では、太い線維が正しく働かない状況とはどんな状況なのでしょうか?それは多くの場合、筋肉の張りが落ちた状態、弱くなった状態です。太い線維を正しく働かせるにはこの筋肉の弱まった張りを強くする必要があるのです。
神経の働きを整えれば痛みは消える
どうやって強くするか、それには背骨の矯正やさまざまなことが必要で、そこでカイロプラクティックの出番なのです。VOICE OF SPINEでは低下した筋肉を強めることによって太い線維を正しく働かせることを最重要視し、無理なく効果的に痛みを改善します。

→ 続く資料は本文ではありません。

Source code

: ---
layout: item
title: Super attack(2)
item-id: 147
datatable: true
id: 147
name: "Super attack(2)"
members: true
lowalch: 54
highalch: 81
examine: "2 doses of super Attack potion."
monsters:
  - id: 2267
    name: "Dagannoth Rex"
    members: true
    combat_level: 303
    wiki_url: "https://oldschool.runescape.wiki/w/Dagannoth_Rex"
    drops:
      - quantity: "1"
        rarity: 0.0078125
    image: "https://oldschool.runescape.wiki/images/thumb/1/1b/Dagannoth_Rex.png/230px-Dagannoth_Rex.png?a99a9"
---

ここでよりよくイメージしていただけるようにひとつ例をあげたいと思います。
膝関節の痛みで来院された50代の男性です。
痛みで膝が90度以上曲がりません。そこで、膝の周りの筋肉にいくつか弱い筋肉を見つけ、背骨の矯正とともに筋肉を強めるのに必要な治療を行いました。膝関節自体には一切治療を行いませんでしたが、治療後には膝が完全に曲がるようになりました。 膝を曲げるには周りの筋肉が均等に関節を引っ張ることではじめて正しく曲げることができます。そこに弱い筋肉があるとその均衡関係が崩れ、膝の曲がるメカニズムが狂い、膝関節からの太い線維情報が異常だったことが痛みの原因としてひとつ考えられます。もうひとつは、弱かった筋肉が強くなったことで太い線維からの情報伝達が正常化したのです。 いずれにしても筋肉の調整によって痛みは即座に改善しました。このメカニズムはすべての関節に当てはまります。
このような痛みの治療に薬やマッサージを使うのはナンセンスです。痛みから解放されるために必要なのは、薬でもマッサージでもなく、カイロプラクティックなのです。